Aim of the task ::
Please transcribe the lines below exactly, and leave every image behind.

---------- Dataset content ----------

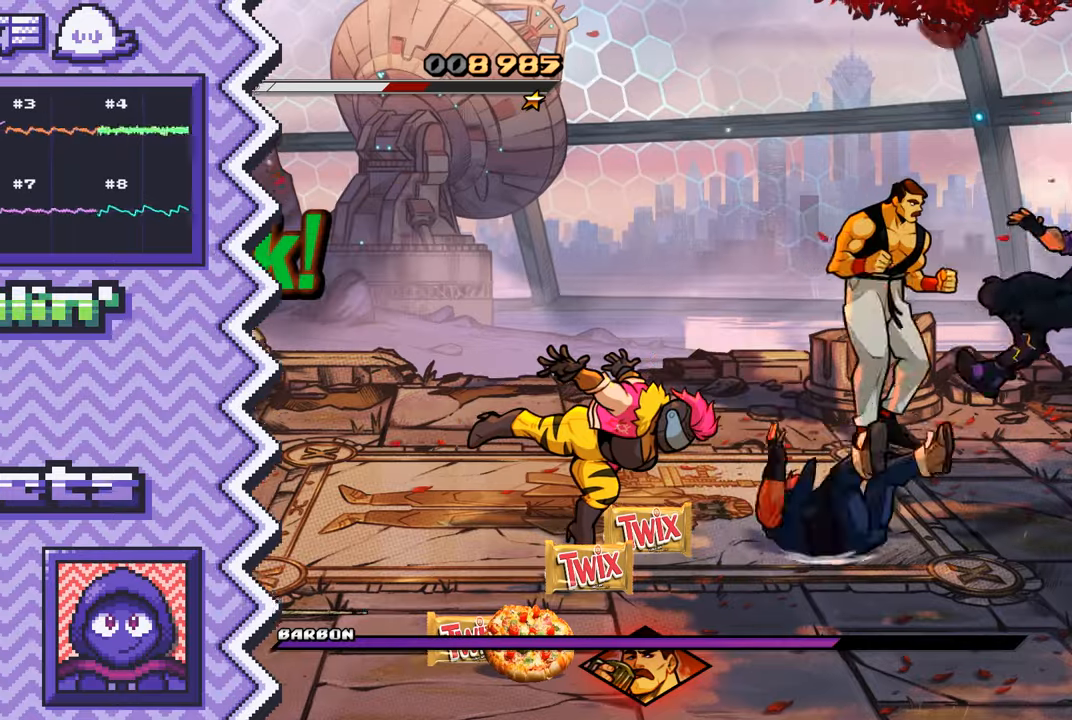
{"buttons": [], "events": [[16, "A", "up"], [133, "B", "down"], [250, "B", "up"], [367, "Y", "down"], [483, "Y", "up"]]}
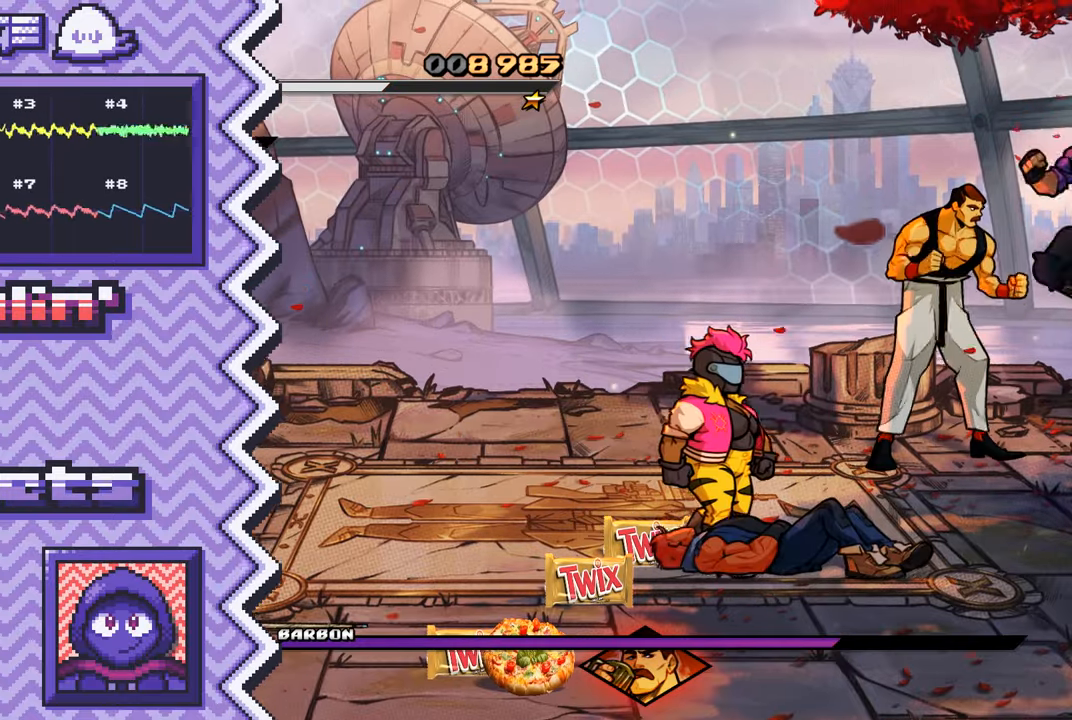
{"buttons": [], "events": [[100, "X", "down"], [234, "X", "up"], [350, "A", "down"], [467, "A", "up"]]}
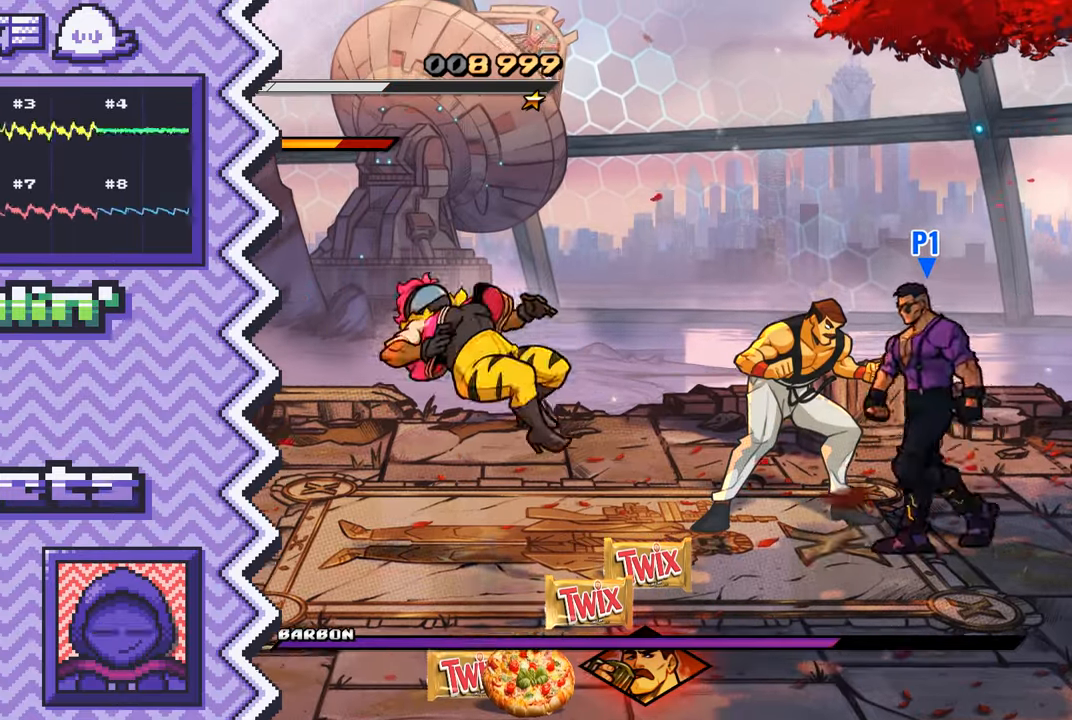
{"buttons": [], "events": [[83, "B", "down"], [200, "B", "up"], [333, "Y", "down"], [450, "Y", "up"]]}
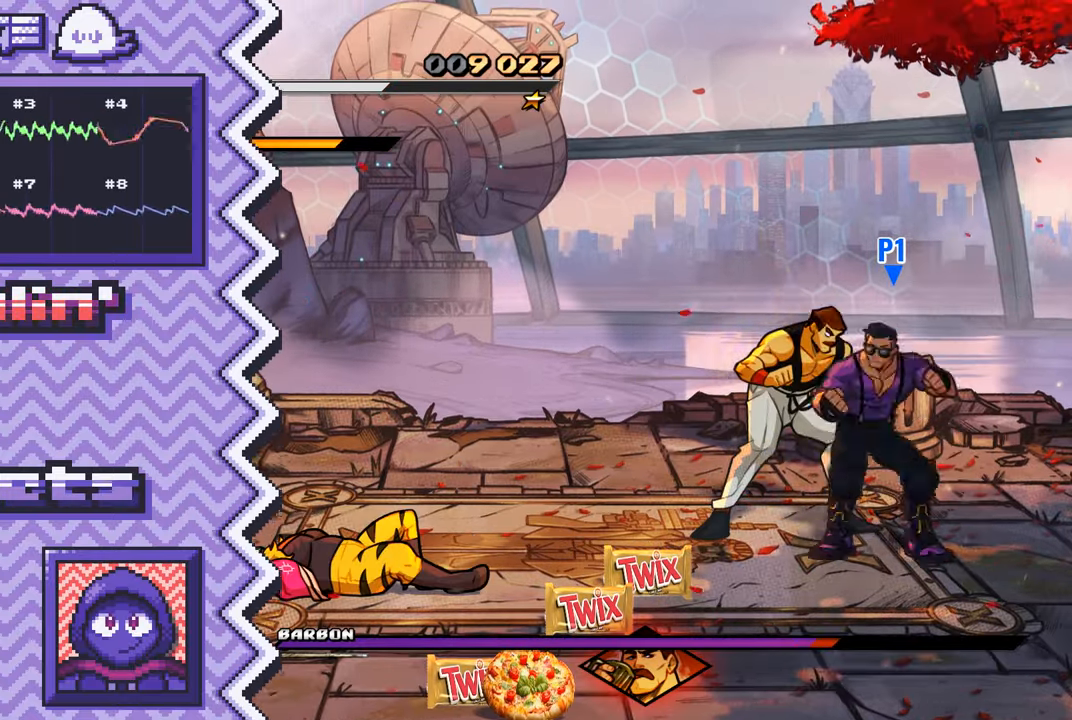
{"buttons": [], "events": [[67, "X", "down"], [184, "X", "up"], [300, "A", "down"], [434, "A", "up"]]}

----------

Reply to the task ::
{"buttons": [], "events": [[16, "A", "up"], [133, "B", "down"], [250, "B", "up"], [367, "Y", "down"], [483, "Y", "up"]]}
{"buttons": [], "events": [[100, "X", "down"], [234, "X", "up"], [350, "A", "down"], [467, "A", "up"]]}
{"buttons": [], "events": [[83, "B", "down"], [200, "B", "up"], [333, "Y", "down"], [450, "Y", "up"]]}
{"buttons": [], "events": [[67, "X", "down"], [184, "X", "up"], [300, "A", "down"], [434, "A", "up"]]}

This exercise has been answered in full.